Performance analysis
A modern async runtime can dispatch around 5-10 million await resumptions per second on a single CPU core. Each suspension/resumption costs roughly 100 nanoseconds in JavaScript V8 (microtask enqueue + dequeue plus a small allocation), about the same in Python's asyncio, and as low as 5-10 nanoseconds in Rust where the entire state machine compiles to inline code with no heap allocation in the happy path.
Memory: a Tokio task is around 200 bytes resident plus the actual state-machine frame, typically 50-300 bytes more for a few locals. A million Tokio tasks fit comfortably in 1 GB. A million OS threads would need terabytes of address space.
The catch: throughput on an async event loop is bounded by the slowest task. Because scheduling is cooperative, a single 100-millisecond CPU-bound task adds 100 ms to every other task's latency. That is why production async systems carefully wrap CPU work in run_in_executor or spawn_blocking to push it off the loop.
Frequently asked questions
How does async/await differ from a thread?

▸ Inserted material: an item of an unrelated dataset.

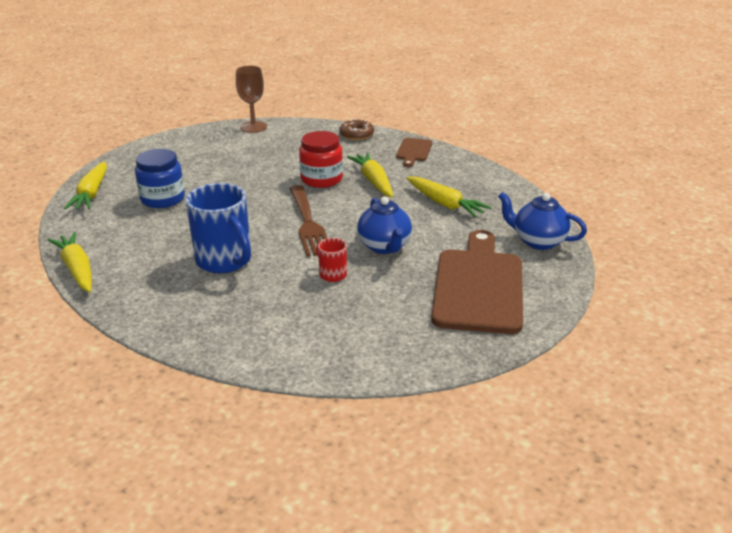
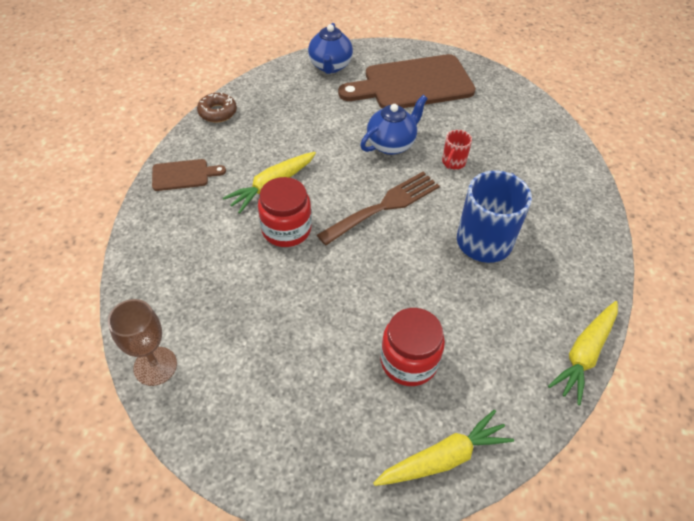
camera: 115 degrees left, 20 degrees up
(163, 199) = (409, 361): blue jar -> red jar
(356, 135) = (151, 238): brown donut -> brown donut (217, 112)
(445, 204) = (295, 126): yellow carrot -> none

A thread is an OS-managed unit of execution with its own kernel stack (1-8 MB) and is preemptively scheduled by the kernel. An async task is a userspace state machine — its frame is a few hundred bytes on the heap, it does not have a kernel stack, and it is cooperatively scheduled by the runtime. Per-task spawn cost drops from about 1 millisecond to about 1 microsecond, and you can have millions of concurrent tasks instead of thousands of threads.
What actually happens at the await keyword?
The compiler rewrites the async function as a state machine. When the function hits an await on a not-yet-completed future, the state machine saves its local variables and registers, registers a wakeup callback with the future, and returns control to the caller. When the future completes, the runtime's event loop calls the wakeup, which resumes the state machine from the saved point. To the programmer it looks sequential; to the machine it is a chain of callbacks.
Why is JavaScript async so much simpler than other languages?
JavaScript runs on a single-threaded event loop, so there is no data race between async tasks — only one task runs at a time, switching only at await points. Python's asyncio is the same. Rust and C# run async on a multi-threaded scheduler where tasks can migrate between OS threads, which means async code can race just like multithreaded code — typically requiring atomics, locks, or message passing for shared state.
When should I use async vs threads?
Async wins for I/O-bound work — HTTP calls, database queries, file reads — because most of the time is spent waiting and no real CPU work happens. Threads win for CPU-bound work — image processing, hashing, parsing — because async tasks all share one thread and block the event loop. Many runtimes give you both: an async event loop for I/O plus a thread pool that async code can dispatch CPU work to.
What is the cost of a promise or future allocation?
A promise chain in JavaScript or Python costs roughly 100 nanoseconds per await — an object allocation, a microtask enqueue, and a microtask dequeue. Rust's async/await compiles to a stack-allocated state machine with no heap allocation in the common case, putting the per-await cost in single-digit nanoseconds. Compare to thread context switches of 1-5 microseconds plus syscall overhead.
What happens if I forget to await a promise?
In JavaScript the promise still runs to completion, but you lose its result and any exception it throws becomes an unhandled rejection. In Python asyncio the coroutine is created but never scheduled — you get a 'coroutine was never awaited' warning and the work simply does not happen. In Rust, a future is inert until polled, so a non-awaited future does nothing at all. Compilers and linters often warn about unawaited futures specifically because this bug class is so common.
Can I mix async code with synchronous code?
You can call sync from async — but if the sync function blocks (file I/O, sleep, network) it blocks the whole event loop and starves every other task. Wrap blocking calls in run_in_executor (Python), Task.Run (C#), or spawn_blocking (Rust) to push them to a thread pool. Calling async from sync is harder — you must either run an event loop (asyncio.run) or use a runtime's block_on, and you cannot await sync code without changing it.